Stored data entries
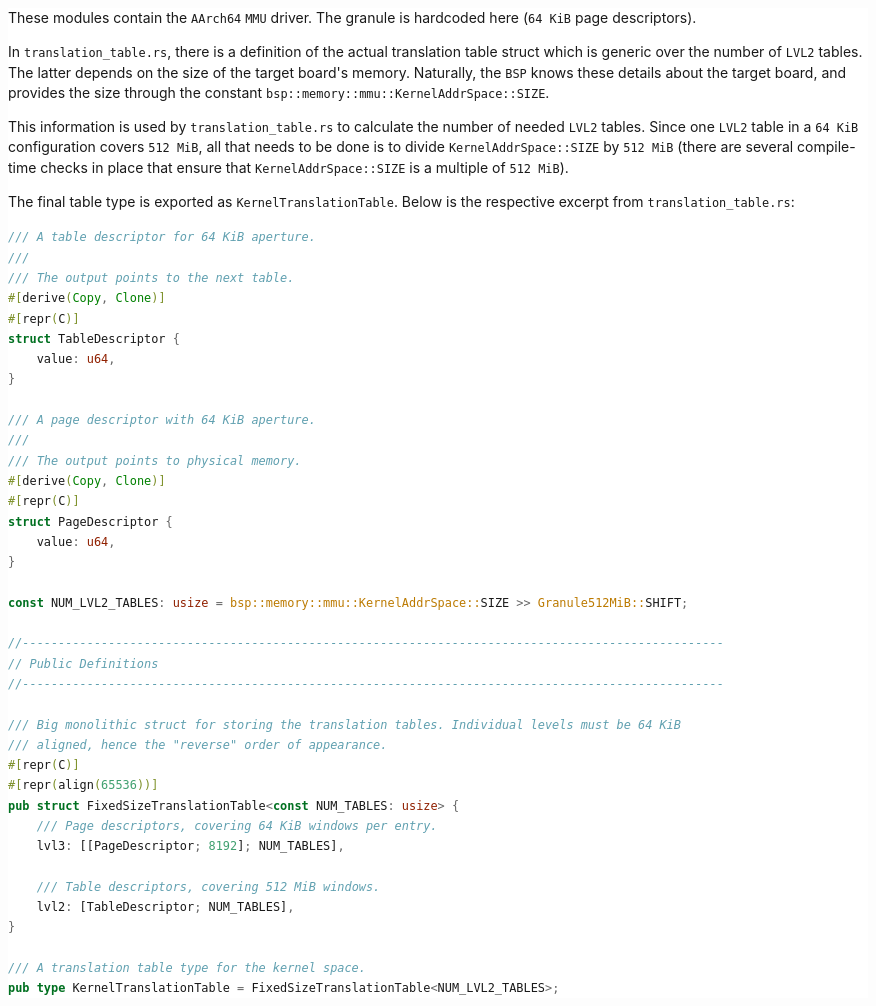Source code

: These modules contain the `AArch64` `MMU` driver. The granule is hardcoded here (`64 KiB` page
descriptors).

In `translation_table.rs`, there is a definition of the actual translation table struct which is
generic over the number of `LVL2` tables. The latter depends on the size of the target board's
memory. Naturally, the `BSP` knows these details about the target board, and provides the size
through the constant `bsp::memory::mmu::KernelAddrSpace::SIZE`.

This information is used by `translation_table.rs` to calculate the number of needed `LVL2` tables.
Since one `LVL2` table in a `64 KiB` configuration covers `512 MiB`, all that needs to be done is to
divide `KernelAddrSpace::SIZE` by `512 MiB` (there are several compile-time checks in place that
ensure that `KernelAddrSpace::SIZE` is a multiple of `512 MiB`).

The final table type is exported as `KernelTranslationTable`. Below is the respective excerpt from
`translation_table.rs`:

```rust
/// A table descriptor for 64 KiB aperture.
///
/// The output points to the next table.
#[derive(Copy, Clone)]
#[repr(C)]
struct TableDescriptor {
    value: u64,
}

/// A page descriptor with 64 KiB aperture.
///
/// The output points to physical memory.
#[derive(Copy, Clone)]
#[repr(C)]
struct PageDescriptor {
    value: u64,
}

const NUM_LVL2_TABLES: usize = bsp::memory::mmu::KernelAddrSpace::SIZE >> Granule512MiB::SHIFT;

//--------------------------------------------------------------------------------------------------
// Public Definitions
//--------------------------------------------------------------------------------------------------

/// Big monolithic struct for storing the translation tables. Individual levels must be 64 KiB
/// aligned, hence the "reverse" order of appearance.
#[repr(C)]
#[repr(align(65536))]
pub struct FixedSizeTranslationTable<const NUM_TABLES: usize> {
    /// Page descriptors, covering 64 KiB windows per entry.
    lvl3: [[PageDescriptor; 8192]; NUM_TABLES],

    /// Table descriptors, covering 512 MiB windows.
    lvl2: [TableDescriptor; NUM_TABLES],
}

/// A translation table type for the kernel space.
pub type KernelTranslationTable = FixedSizeTranslationTable<NUM_LVL2_TABLES>;
```


[ARM Cortex-A Series Programmer's Guide for ARMv8-A]: http://infocenter.arm.com/help/topic/com.arm.doc.den0024a/DEN0024A_v8_architecture_PG.pdf
[MAIR_EL1]: http://infocenter.arm.com/help/index.jsp?topic=/com.arm.doc.ddi0500d/CIHDHJBB.html
[Translation Table Base Register 0 - EL1]: https://docs.rs/crate/cortex-a/5.1.2/source/src/regs/ttbr0_el1.rs
[Translation Control Register - EL1]: https://docs.rs/crate/cortex-a/5.1.2/source/src/regs/tcr_el1.rs
[System Control Register - EL1]: https://docs.rs/crate/cortex-a/5.1.2/source/src/regs/sctlr_el1.rs
[1]: https://blog.rust-lang.org/2015/05/11/traits.html
[2]: https://ruudvanasseldonk.com/2016/11/30/zero-cost-abstractions
[cortex-a]: https://crates.io/crates/cortex-a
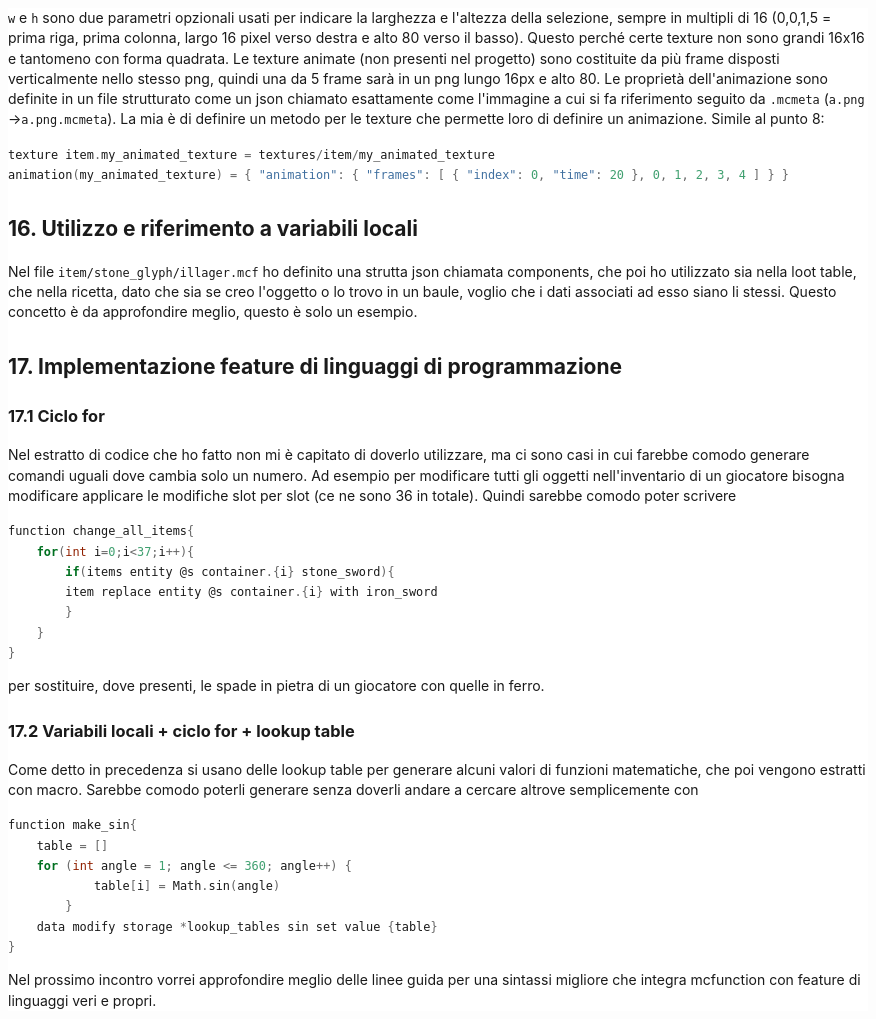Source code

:`w` e `h` sono due parametri opzionali usati per indicare la larghezza e l'altezza della selezione, sempre in multipli di 16 (0,0,1,5 = prima riga, prima colonna, largo 16 pixel verso destra e alto 80 verso il basso). Questo perché certe texture non sono grandi 16x16 e tantomeno con forma quadrata.
Le texture animate (non presenti nel progetto) sono costituite da più frame disposti verticalmente nello stesso png, quindi una da 5 frame sarà in un png lungo 16px e alto 80. Le proprietà dell'animazione sono definite in un file strutturato come un json chiamato esattamente come l'immagine a cui si fa riferimento seguito da `.mcmeta` (`a.png`->`a.png.mcmeta`).
La mia è di definire un metodo per le texture che permette loro di definire un animazione. Simile al punto 8:
```c
texture item.my_animated_texture = textures/item/my_animated_texture
animation(my_animated_texture) = { "animation": { "frames": [ { "index": 0, "time": 20 }, 0, 1, 2, 3, 4 ] } }
```
## 16. Utilizzo e riferimento a variabili locali 
Nel file `item/stone_glyph/illager.mcf` ho definito una strutta json chiamata components, che poi ho utilizzato sia nella loot table, che nella ricetta, dato che sia se creo l'oggetto o lo trovo in un baule, voglio che i dati associati ad esso siano li stessi. Questo concetto è da approfondire meglio, questo è solo un esempio.
## 17. Implementazione feature di linguaggi di programmazione
### 17.1 Ciclo for
Nel estratto di codice che ho fatto non mi è capitato di doverlo utilizzare, ma ci sono casi in cui farebbe comodo generare comandi uguali dove cambia solo un numero. Ad esempio per modificare tutti gli oggetti nell'inventario di un giocatore bisogna modificare applicare le modifiche slot per slot (ce ne sono 36 in totale).
Quindi sarebbe comodo poter scrivere
```c
function change_all_items{
	for(int i=0;i<37;i++){
		if(items entity @s container.{i} stone_sword){
		item replace entity @s container.{i} with iron_sword
		}
	}
}
```
per sostituire, dove presenti, le spade in pietra di un giocatore con quelle in ferro.
### 17.2 Variabili locali + ciclo for + lookup table
Come detto in precedenza si usano delle lookup table per generare alcuni valori di funzioni matematiche, che poi vengono estratti con macro.
Sarebbe comodo poterli generare senza doverli andare a cercare altrove semplicemente con
```c
function make_sin{
	table = []
	for (int angle = 1; angle <= 360; angle++) {
            table[i] = Math.sin(angle)
        }
    data modify storage *lookup_tables sin set value {table}
}
```
Nel prossimo incontro vorrei approfondire meglio delle linee guida per una sintassi migliore che integra mcfunction con feature di linguaggi veri e propri.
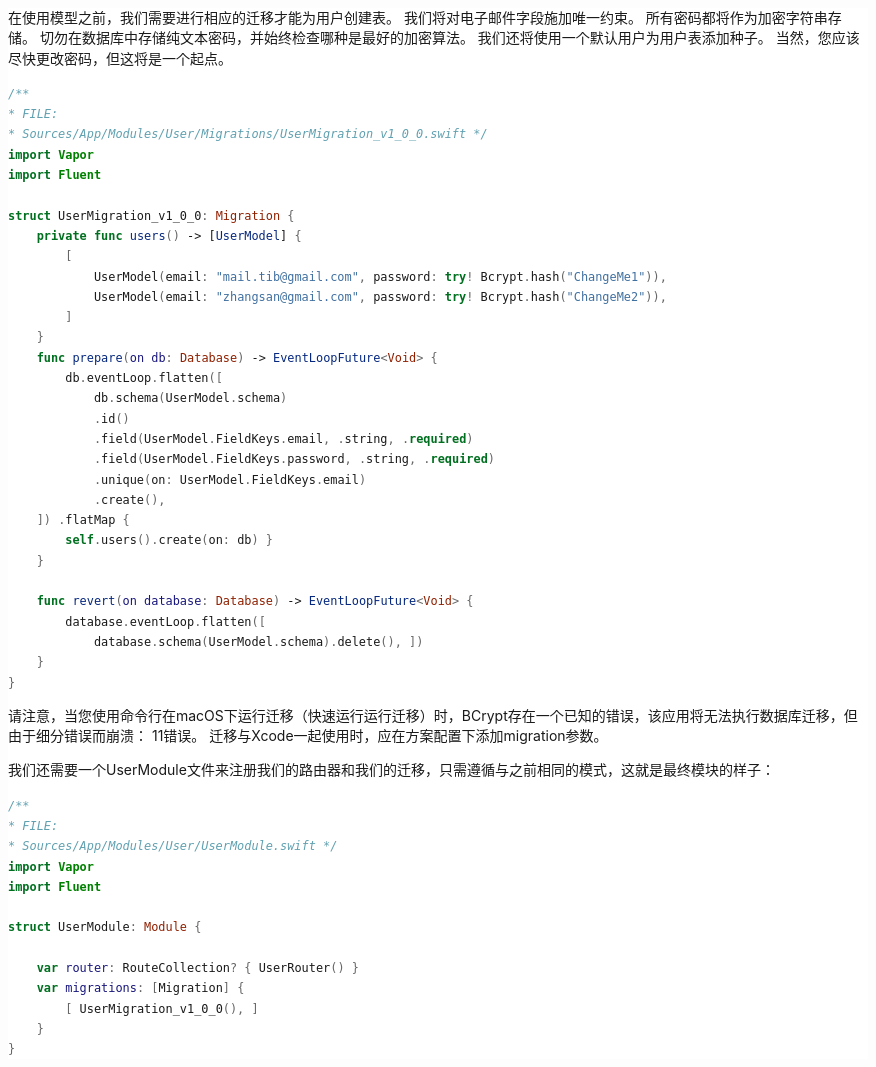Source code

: 


在使用模型之前，我们需要进行相应的迁移才能为用户创建表。 我们将对电子邮件字段施加唯一约束。 所有密码都将作为加密字符串存储。 切勿在数据库中存储纯文本密码，并始终检查哪种是最好的加密算法。 我们还将使用一个默认用户为用户表添加种子。 当然，您应该尽快更改密码，但这将是一个起点。

``` Swift
/**
* FILE:
* Sources/App/Modules/User/Migrations/UserMigration_v1_0_0.swift */
import Vapor 
import Fluent

struct UserMigration_v1_0_0: Migration {
    private func users() -> [UserModel] { 
        [ 
            UserModel(email: "mail.tib@gmail.com", password: try! Bcrypt.hash("ChangeMe1")),
            UserModel(email: "zhangsan@gmail.com", password: try! Bcrypt.hash("ChangeMe2")),
        ] 
    }
    func prepare(on db: Database) -> EventLoopFuture<Void> { 
        db.eventLoop.flatten([
            db.schema(UserModel.schema) 
            .id()
            .field(UserModel.FieldKeys.email, .string, .required) 
            .field(UserModel.FieldKeys.password, .string, .required) 
            .unique(on: UserModel.FieldKeys.email)
            .create(),
    ]) .flatMap {
        self.users().create(on: db) }
    }

    func revert(on database: Database) -> EventLoopFuture<Void> { 
        database.eventLoop.flatten([
            database.schema(UserModel.schema).delete(), ])
    } 
}
```

请注意，当您使用命令行在macOS下运行迁移（快速运行运行迁移）时，BCrypt存在一个已知的错误，该应用将无法执行数据库迁移，但由于细分错误而崩溃： 11错误。 迁移与Xcode一起使用时，应在方案配置下添加migration参数。

我们还需要一个UserModule文件来注册我们的路由器和我们的迁移，只需遵循与之前相同的模式，这就是最终模块的样子：

``` Swift
/**
* FILE:
* Sources/App/Modules/User/UserModule.swift */
import Vapor 
import Fluent

struct UserModule: Module {

    var router: RouteCollection? { UserRouter() }
    var migrations: [Migration] { 
        [ UserMigration_v1_0_0(), ]
    } 
}
```
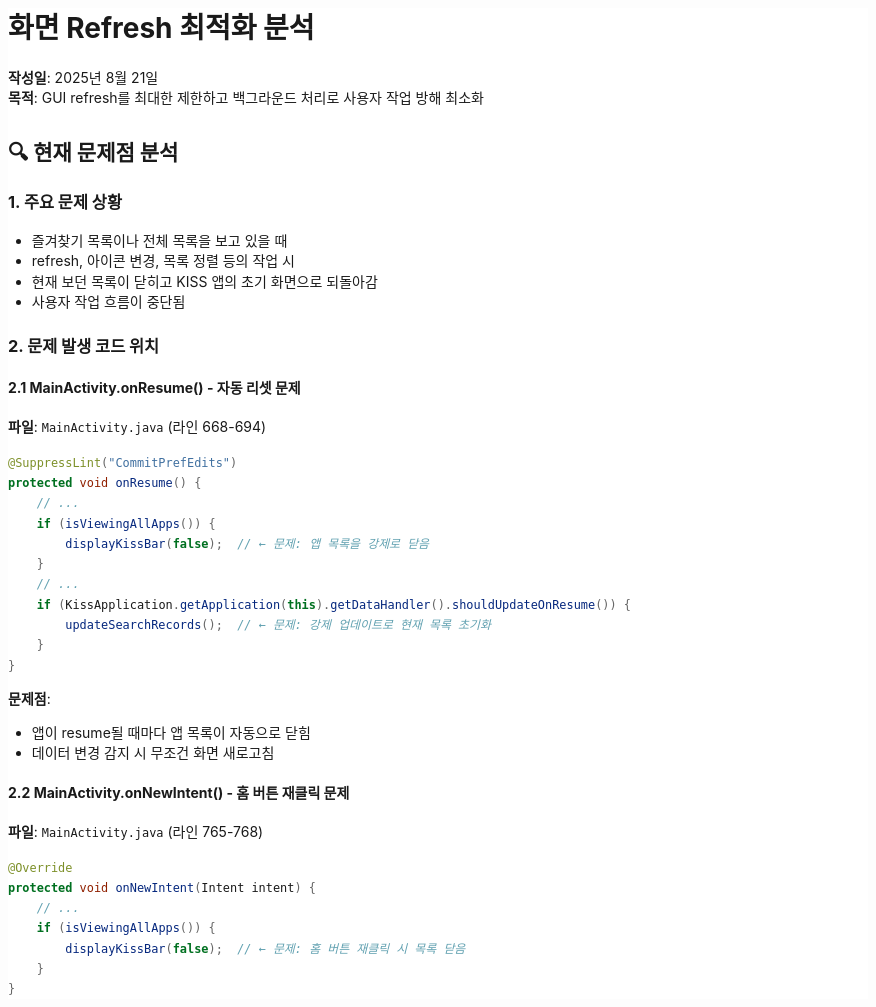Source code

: # 화면 Refresh 최적화 분석

**작성일**: 2025년 8월 21일  
**목적**: GUI refresh를 최대한 제한하고 백그라운드 처리로 사용자 작업 방해 최소화

## 🔍 현재 문제점 분석

### 1. 주요 문제 상황

- 즐겨찾기 목록이나 전체 목록을 보고 있을 때
- refresh, 아이콘 변경, 목록 정렬 등의 작업 시
- 현재 보던 목록이 닫히고 KISS 앱의 초기 화면으로 되돌아감
- 사용자 작업 흐름이 중단됨

### 2. 문제 발생 코드 위치

#### 2.1 MainActivity.onResume() - 자동 리셋 문제

**파일**: `MainActivity.java` (라인 668-694)

```java
@SuppressLint("CommitPrefEdits")
protected void onResume() {
    // ... 
    if (isViewingAllApps()) {
        displayKissBar(false);  // ← 문제: 앱 목록을 강제로 닫음
    }
    // ...
    if (KissApplication.getApplication(this).getDataHandler().shouldUpdateOnResume()) {
        updateSearchRecords();  // ← 문제: 강제 업데이트로 현재 목록 초기화
    }
}
```

**문제점**:

- 앱이 resume될 때마다 앱 목록이 자동으로 닫힘
- 데이터 변경 감지 시 무조건 화면 새로고침

#### 2.2 MainActivity.onNewIntent() - 홈 버튼 재클릭 문제

**파일**: `MainActivity.java` (라인 765-768)

```java
@Override
protected void onNewIntent(Intent intent) {
    // ...
    if (isViewingAllApps()) {
        displayKissBar(false);  // ← 문제: 홈 버튼 재클릭 시 목록 닫음
    }
}
```

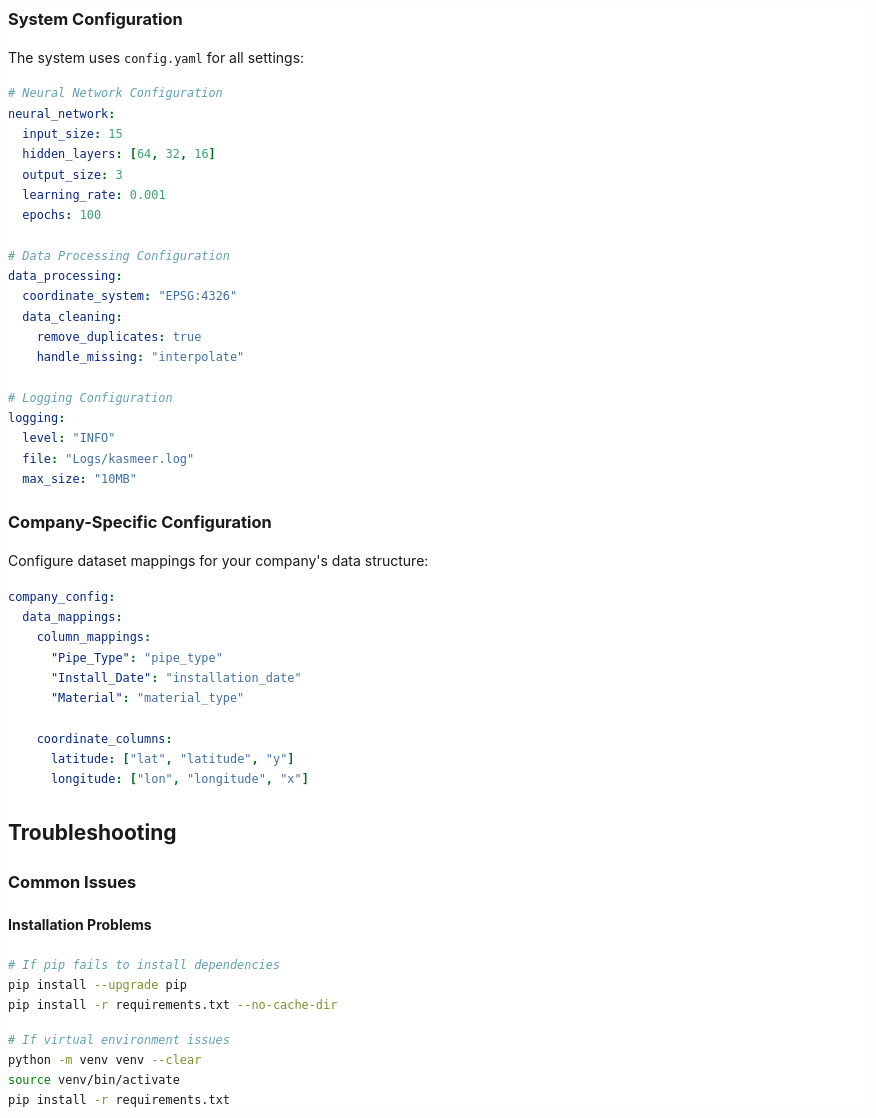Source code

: ### System Configuration
The system uses `config.yaml` for all settings:

```yaml
# Neural Network Configuration
neural_network:
  input_size: 15
  hidden_layers: [64, 32, 16]
  output_size: 3
  learning_rate: 0.001
  epochs: 100

# Data Processing Configuration
data_processing:
  coordinate_system: "EPSG:4326"
  data_cleaning:
    remove_duplicates: true
    handle_missing: "interpolate"
  
# Logging Configuration
logging:
  level: "INFO"
  file: "Logs/kasmeer.log"
  max_size: "10MB"
```

### Company-Specific Configuration
Configure dataset mappings for your company's data structure:

```yaml
company_config:
  data_mappings:
    column_mappings:
      "Pipe_Type": "pipe_type"
      "Install_Date": "installation_date"
      "Material": "material_type"
    
    coordinate_columns:
      latitude: ["lat", "latitude", "y"]
      longitude: ["lon", "longitude", "x"]
```

## Troubleshooting

### Common Issues

#### Installation Problems
```bash
# If pip fails to install dependencies
pip install --upgrade pip
pip install -r requirements.txt --no-cache-dir
```
```bash
# If virtual environment issues
python -m venv venv --clear
source venv/bin/activate
pip install -r requirements.txt
```
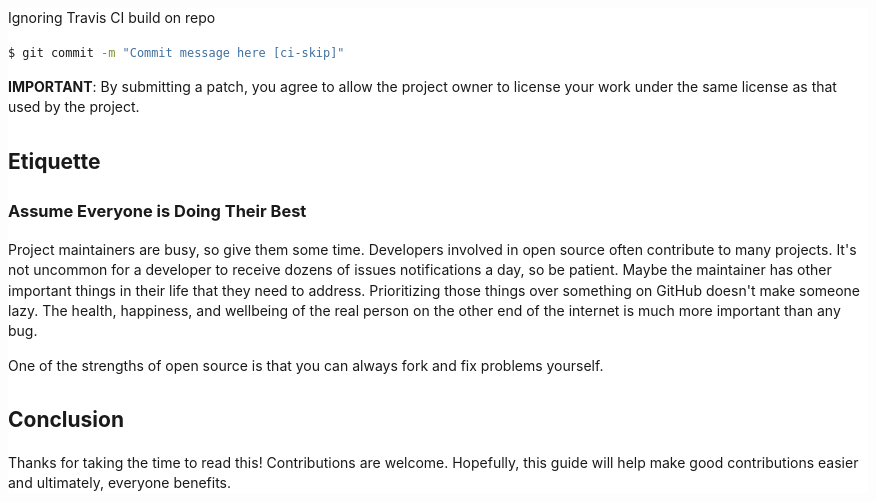 Ignoring Travis CI build on repo

```bash
$ git commit -m "Commit message here [ci-skip]"
```

**IMPORTANT**: By submitting a patch, you agree to allow the project owner to
license your work under the same license as that used by the project.


## Etiquette

### Assume Everyone is Doing Their Best

Project maintainers are busy, so give them some time. Developers involved in
open source often contribute to many projects. It's not uncommon for a developer
to receive dozens of issues notifications a day, so be patient. Maybe the
maintainer has other important things in their life that they need to address.
Prioritizing those things over something on GitHub doesn't make someone lazy.
The health, happiness, and wellbeing of the real person on the other end of the
internet is much more important than any bug.

One of the strengths of open source is that you can always fork and fix problems
yourself.


## Conclusion

Thanks for taking the time to read this! Contributions are welcome. Hopefully,
this guide will help make good contributions easier and ultimately, everyone
benefits.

Task to carry out
Tally each line in the data that holds the word "EventLoopFuture"; write only the total.

Exercise answer
2